**TASK PROMPT**
Show every line from the data below that includes "shoulder".

Human keypoint data:
:::
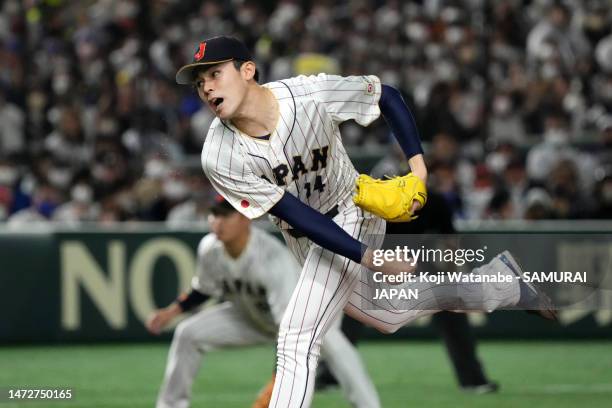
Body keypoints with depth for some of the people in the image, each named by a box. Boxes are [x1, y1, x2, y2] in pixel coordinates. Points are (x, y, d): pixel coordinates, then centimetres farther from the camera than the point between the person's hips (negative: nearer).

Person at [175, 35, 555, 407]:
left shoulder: (310, 93, -28)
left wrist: (417, 166, -19)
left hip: (351, 213, -4)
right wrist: (370, 258, -28)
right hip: (301, 235, 4)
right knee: (387, 317, 21)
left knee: (297, 340, -19)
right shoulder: (220, 157, -24)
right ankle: (501, 282, 43)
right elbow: (297, 214, -23)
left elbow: (388, 96, -10)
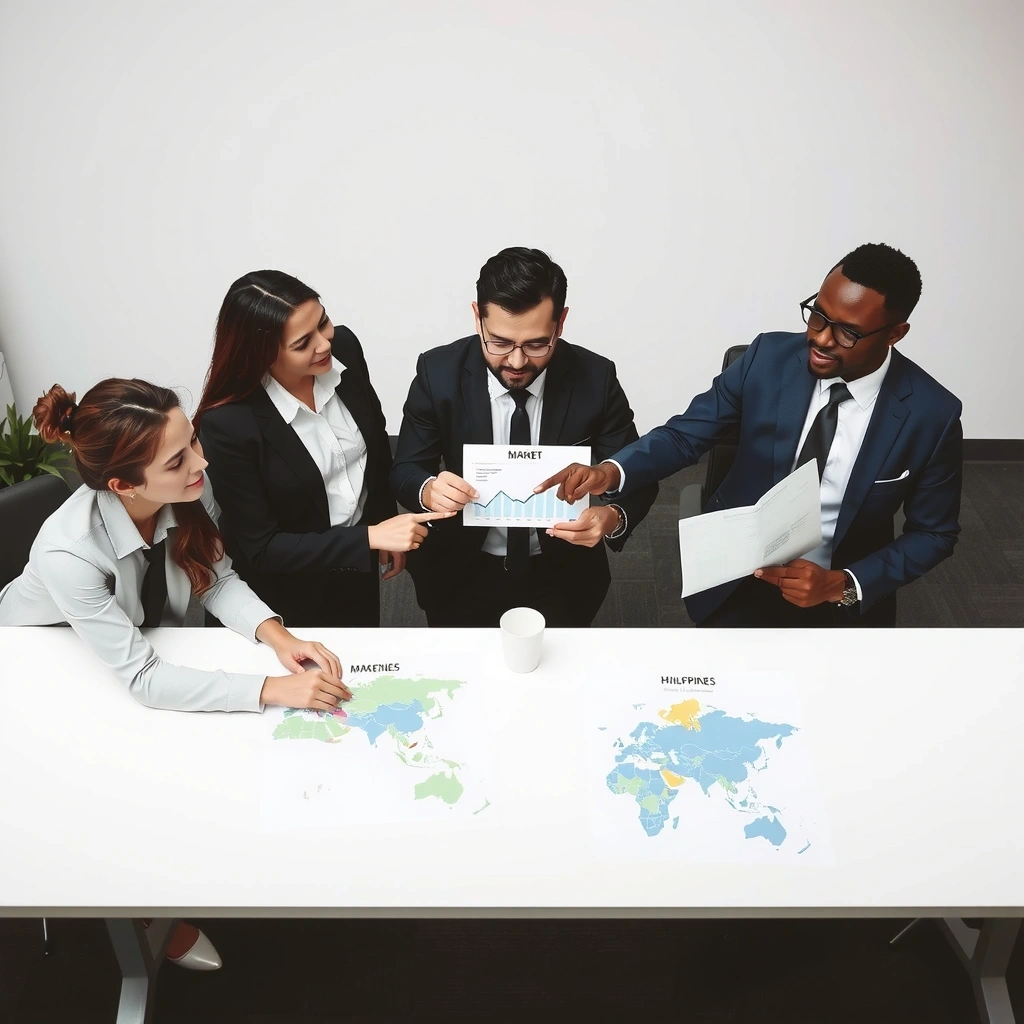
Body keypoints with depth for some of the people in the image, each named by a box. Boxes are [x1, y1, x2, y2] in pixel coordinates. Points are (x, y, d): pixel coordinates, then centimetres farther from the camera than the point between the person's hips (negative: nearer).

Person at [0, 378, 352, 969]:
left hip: (147, 638, 5)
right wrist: (274, 689, -44)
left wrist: (278, 636, -32)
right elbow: (143, 681, -39)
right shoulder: (68, 554, -42)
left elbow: (219, 579, -14)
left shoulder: (190, 490, -29)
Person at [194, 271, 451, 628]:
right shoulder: (226, 424, -32)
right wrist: (371, 537, -30)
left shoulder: (344, 347, -17)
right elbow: (261, 548, -25)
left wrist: (387, 524, 7)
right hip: (287, 588, -4)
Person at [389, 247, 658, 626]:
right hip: (462, 571, 0)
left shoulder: (596, 378, -13)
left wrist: (612, 518, -32)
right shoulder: (439, 373, -13)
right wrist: (429, 490, -31)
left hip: (562, 573, 1)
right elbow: (404, 471, -7)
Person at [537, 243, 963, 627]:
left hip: (847, 595, 0)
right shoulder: (768, 357, -9)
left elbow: (933, 533, -2)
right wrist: (611, 472, -24)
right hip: (740, 578, 0)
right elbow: (686, 433, -3)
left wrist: (842, 585, -17)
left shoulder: (931, 415, -12)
:::
**RESULT OF THE TASK**
left shoulder: (310, 93, -28)
right shoulder: (220, 157, -24)
right shoulder: (68, 554, -42)
left shoulder: (190, 490, -29)
right shoulder: (226, 424, -32)
left shoulder: (344, 347, -17)
left shoulder: (596, 378, -13)
right shoulder: (439, 373, -13)
right shoulder: (768, 357, -9)
left shoulder: (931, 415, -12)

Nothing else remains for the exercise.